Speaking at the Yahoo Finance All Markets Summit, the inaugural Director of Swinburne’s Centre for the New Workforce, Dr Sean Gallagher said humans attempting to boost their individual productivity is a “mugs game” as we’ve likely already become as productive as we can be.

“I have a little thought experiment - companies have been having to do quarterly reports for a long time and then a few years ago it became monthly reports and now there are weekly reports to the board,” Gallagher said.

“At some point, we're not going to be able to report fast enough on us not meeting those targets.”

And, he added, it’s impossible for humans to compete with technology just by becoming more productive.

Technology comes in two forms, technology in the form of software and engineering, and human labour, in the form of cheaper workers.

That means that while attempting to boost margins through increased productivity may be ineffective, ideas have increasing business cachet, Gallagher said.

“I think of my father-in-law, he lost a good chunk of his self-managed super fund in the GFC and he had to go back to work in his late 60s,” Gallagher said.

“He had been a financial analyst but he wasn't going to be able to compete in that space - he'd been out too long.”

So, he came up with an idea to provide financial advice to people wanting to move into aged care.
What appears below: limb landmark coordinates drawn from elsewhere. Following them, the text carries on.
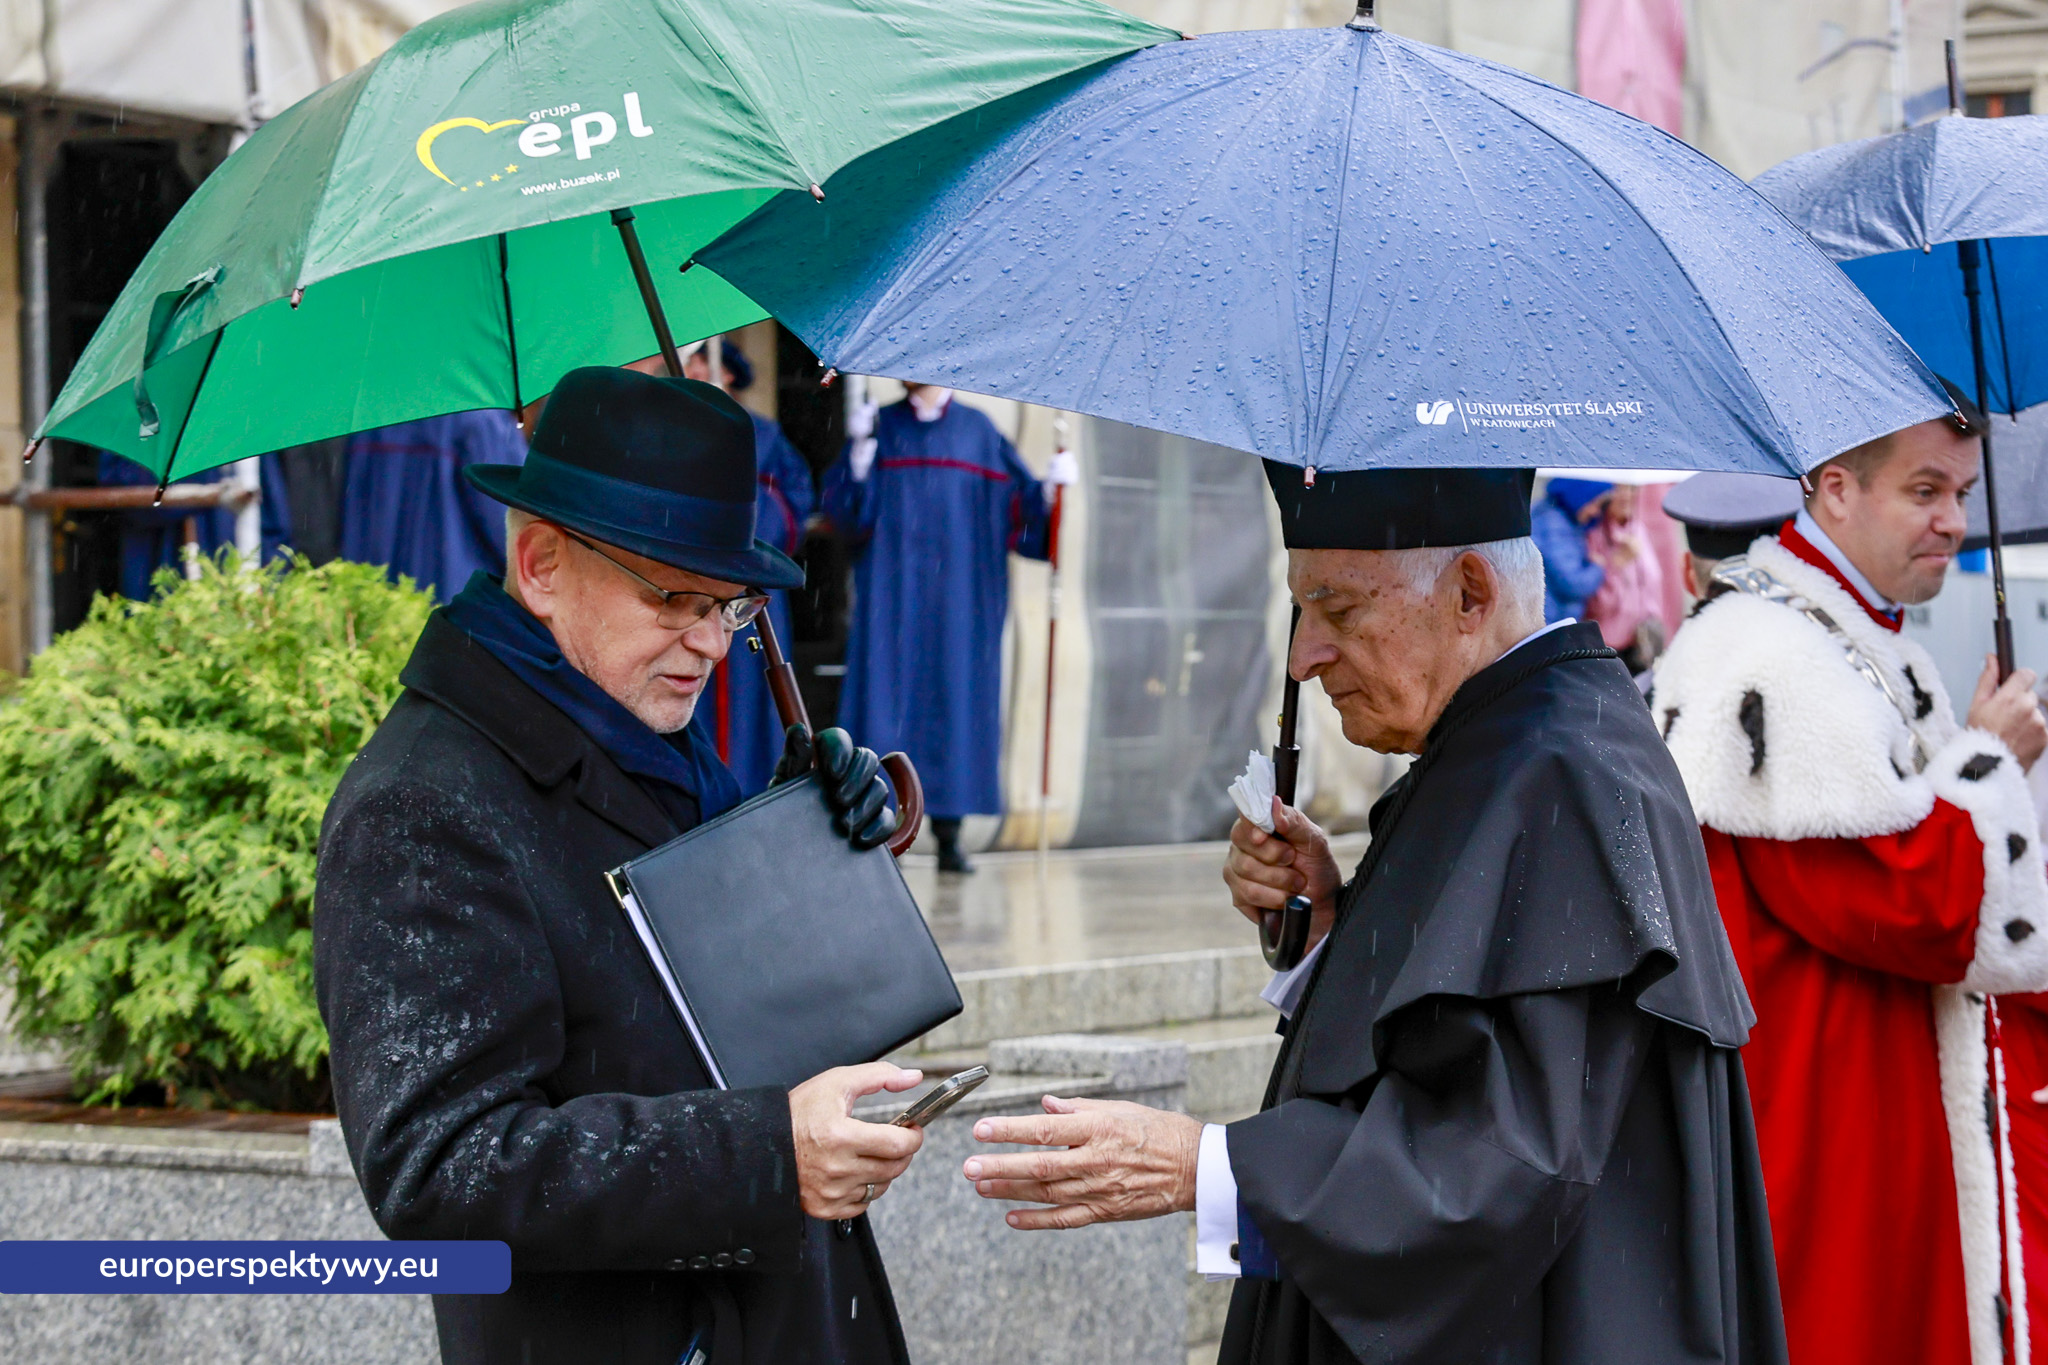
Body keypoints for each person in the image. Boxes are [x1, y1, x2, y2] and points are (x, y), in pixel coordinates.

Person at [959, 464, 1785, 1364]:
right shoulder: (1502, 739)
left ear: (1469, 592)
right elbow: (1455, 1028)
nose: (1301, 655)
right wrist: (1329, 928)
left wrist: (1201, 1164)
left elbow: (1497, 1167)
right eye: (1300, 610)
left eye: (1339, 610)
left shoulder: (1566, 774)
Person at [314, 368, 927, 1365]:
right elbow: (442, 1170)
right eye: (674, 596)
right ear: (543, 563)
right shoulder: (421, 807)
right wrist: (767, 1157)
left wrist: (804, 832)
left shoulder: (639, 724)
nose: (707, 643)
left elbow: (706, 1013)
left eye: (728, 607)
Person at [1651, 388, 2048, 1365]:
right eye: (1923, 491)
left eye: (1957, 490)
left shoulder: (1841, 640)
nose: (1952, 521)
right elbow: (1913, 903)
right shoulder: (1769, 657)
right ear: (1833, 489)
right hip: (1819, 1133)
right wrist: (1987, 760)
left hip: (1862, 1123)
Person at [823, 384, 1070, 872]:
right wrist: (857, 459)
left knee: (957, 703)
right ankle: (879, 825)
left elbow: (1023, 519)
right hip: (892, 596)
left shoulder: (980, 433)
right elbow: (846, 516)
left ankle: (950, 834)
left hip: (964, 597)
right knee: (886, 702)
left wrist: (1049, 491)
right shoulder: (881, 429)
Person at [684, 340, 817, 793]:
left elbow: (792, 506)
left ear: (727, 374)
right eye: (692, 361)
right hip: (690, 591)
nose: (697, 368)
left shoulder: (763, 436)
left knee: (751, 702)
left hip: (749, 597)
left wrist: (741, 521)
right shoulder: (676, 433)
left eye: (705, 360)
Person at [339, 408, 529, 602]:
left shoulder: (367, 418)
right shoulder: (481, 417)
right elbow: (520, 530)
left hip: (376, 603)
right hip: (457, 607)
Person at [96, 450, 292, 598]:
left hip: (242, 564)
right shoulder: (145, 406)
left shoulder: (248, 414)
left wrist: (273, 574)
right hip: (169, 556)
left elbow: (275, 516)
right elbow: (121, 485)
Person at [1581, 481, 1667, 671]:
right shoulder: (1592, 535)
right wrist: (1616, 563)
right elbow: (1596, 605)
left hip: (1639, 645)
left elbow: (1653, 585)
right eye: (1618, 489)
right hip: (1604, 649)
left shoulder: (1637, 529)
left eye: (1631, 488)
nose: (1626, 495)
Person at [1530, 475, 1611, 622]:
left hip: (1551, 617)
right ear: (1579, 495)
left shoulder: (1563, 520)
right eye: (1594, 503)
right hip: (1549, 619)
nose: (1595, 512)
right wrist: (1597, 568)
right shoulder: (1554, 526)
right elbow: (1572, 583)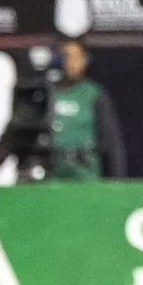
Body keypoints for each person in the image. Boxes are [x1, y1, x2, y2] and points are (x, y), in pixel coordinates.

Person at [49, 39, 127, 180]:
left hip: (85, 174)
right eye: (67, 57)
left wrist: (118, 183)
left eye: (77, 58)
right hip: (51, 176)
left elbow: (112, 143)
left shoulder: (94, 94)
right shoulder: (44, 94)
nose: (72, 63)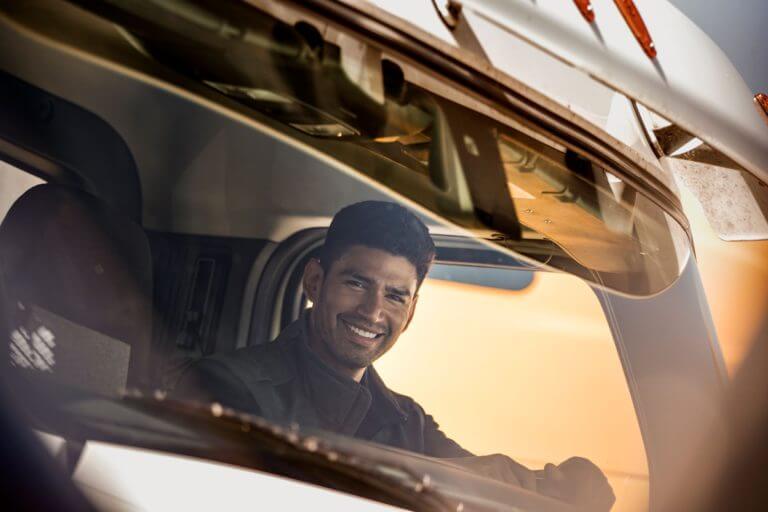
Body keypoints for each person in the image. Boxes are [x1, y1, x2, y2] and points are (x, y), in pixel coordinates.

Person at [174, 200, 614, 510]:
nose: (373, 312)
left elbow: (482, 477)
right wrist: (439, 481)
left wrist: (559, 489)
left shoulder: (409, 421)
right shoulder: (225, 386)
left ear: (412, 311)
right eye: (357, 283)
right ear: (313, 282)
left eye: (396, 296)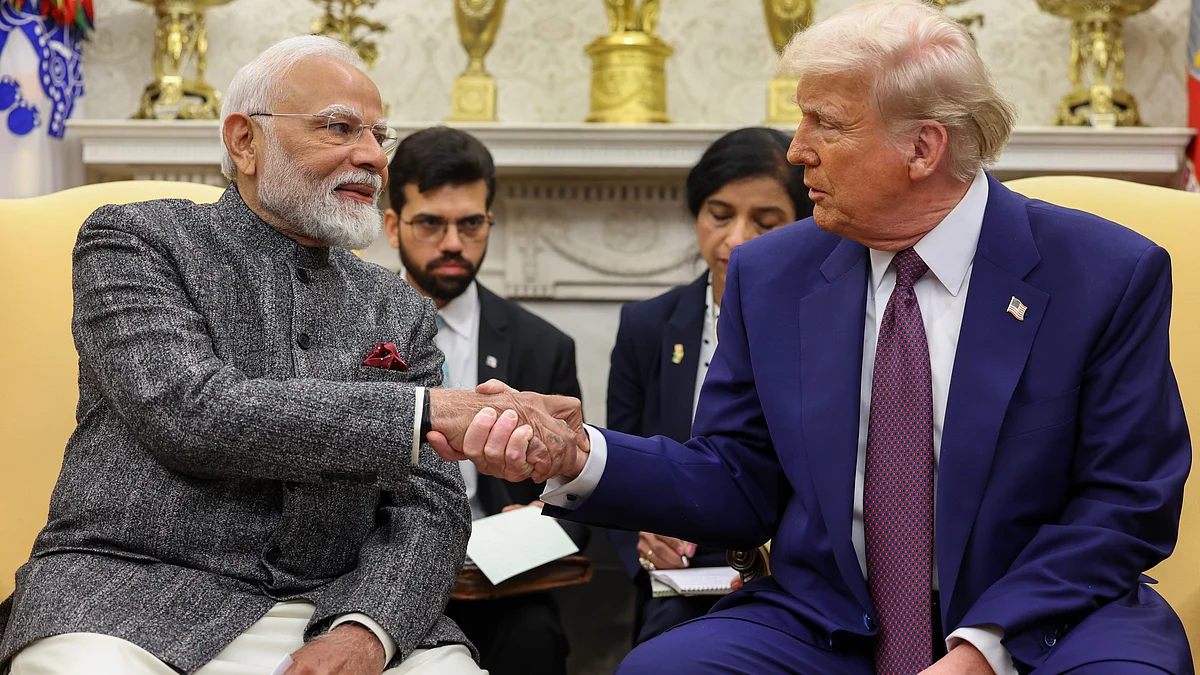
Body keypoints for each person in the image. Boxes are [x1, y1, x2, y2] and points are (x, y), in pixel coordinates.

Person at [432, 1, 1194, 673]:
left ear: (923, 148)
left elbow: (1125, 504)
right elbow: (736, 476)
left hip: (1047, 617)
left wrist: (981, 650)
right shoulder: (773, 273)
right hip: (833, 621)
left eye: (825, 123)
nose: (797, 149)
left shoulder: (1104, 272)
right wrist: (577, 453)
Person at [0, 36, 581, 675]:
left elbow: (431, 506)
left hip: (333, 604)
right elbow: (190, 411)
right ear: (244, 141)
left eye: (379, 135)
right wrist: (424, 413)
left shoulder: (397, 307)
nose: (372, 157)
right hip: (129, 597)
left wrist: (367, 633)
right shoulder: (137, 241)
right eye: (339, 128)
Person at [382, 125, 587, 675]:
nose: (453, 243)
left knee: (535, 636)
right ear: (393, 225)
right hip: (375, 568)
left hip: (499, 581)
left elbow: (575, 490)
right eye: (431, 223)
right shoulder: (352, 328)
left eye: (470, 224)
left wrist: (543, 514)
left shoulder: (542, 345)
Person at [605, 127, 814, 645]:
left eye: (766, 222)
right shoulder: (647, 326)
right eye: (720, 215)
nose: (736, 239)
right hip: (681, 567)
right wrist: (644, 538)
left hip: (792, 566)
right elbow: (618, 457)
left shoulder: (825, 321)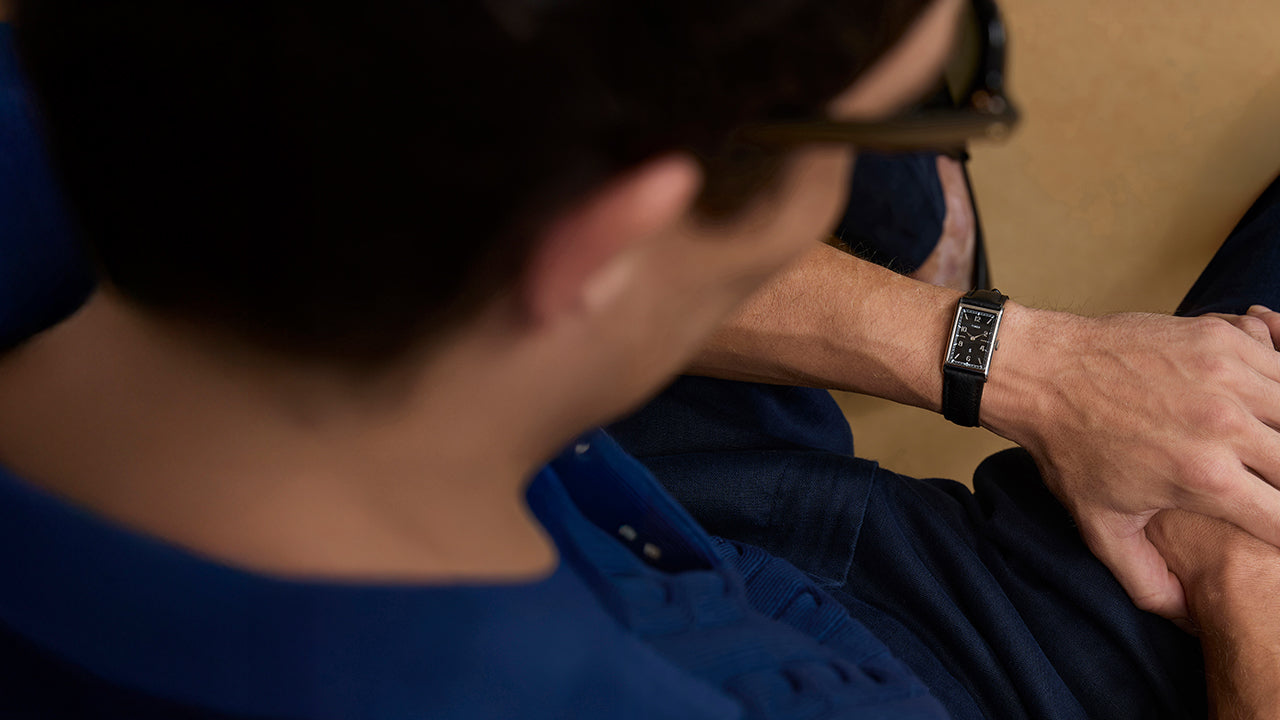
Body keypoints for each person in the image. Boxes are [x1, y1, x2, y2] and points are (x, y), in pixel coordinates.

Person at [2, 1, 1280, 719]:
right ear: (608, 245)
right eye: (934, 93)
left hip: (650, 506)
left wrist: (1021, 362)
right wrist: (1243, 589)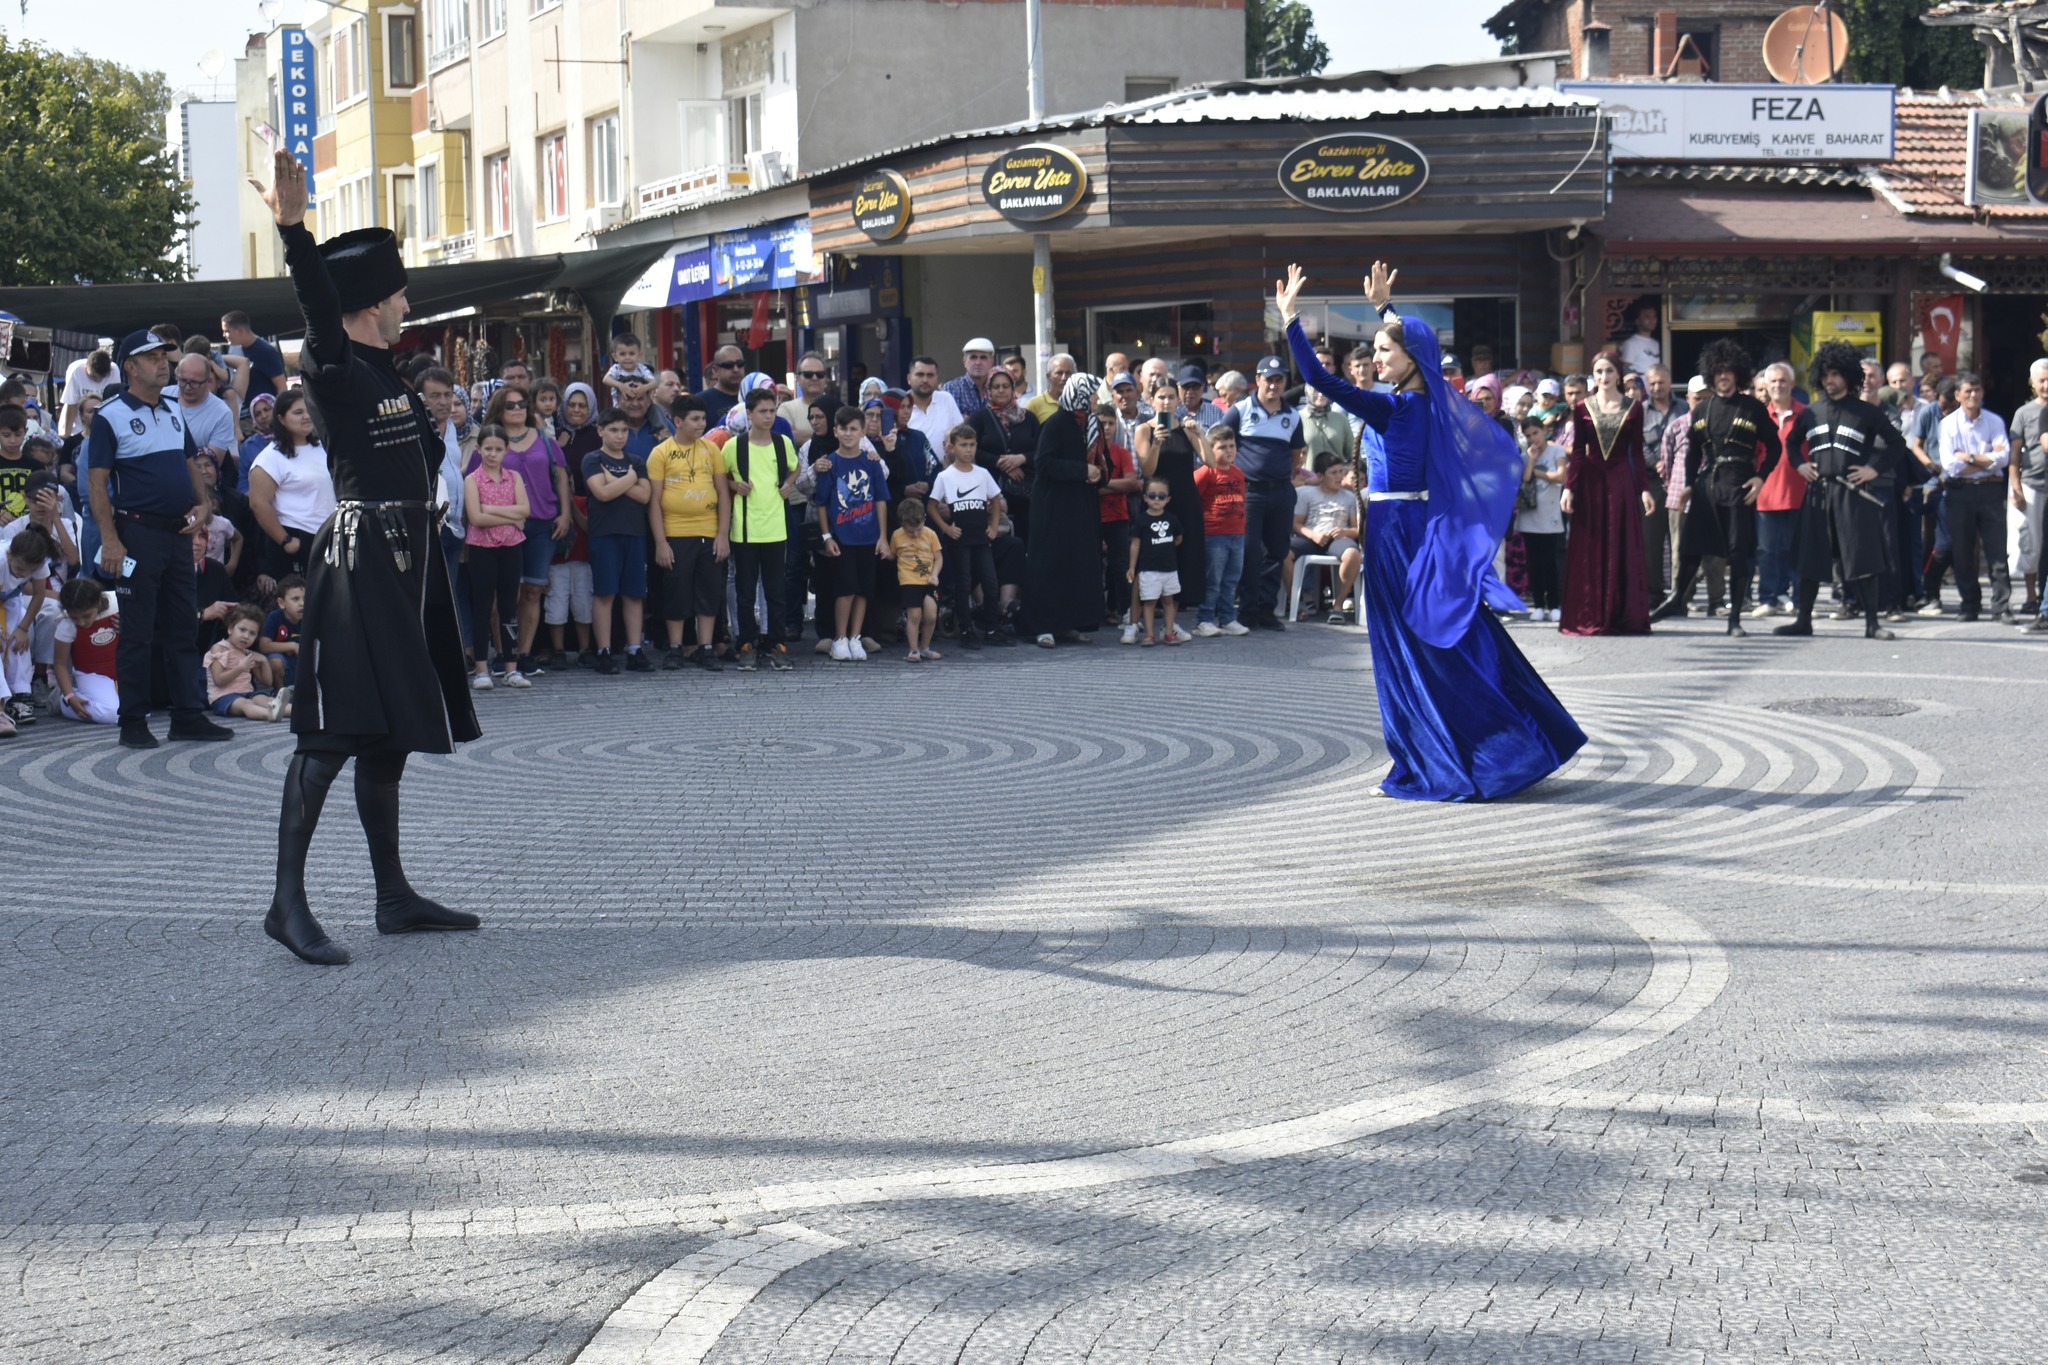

He’s gone on to more than make up the money he’s lost by using “really talented freelancers from the Philippines” who he’s paying a third of what they would have been paid in Australia.

“Of course you might say, ‘That takes jobs from Australia,’” Gallagher noted.

“But it's focusing on an idea and creating value where it didn't exist before.”

He said that’s the future for humans as workers: humans can’t compete against technology, so ideas are what will become increasingly valuable.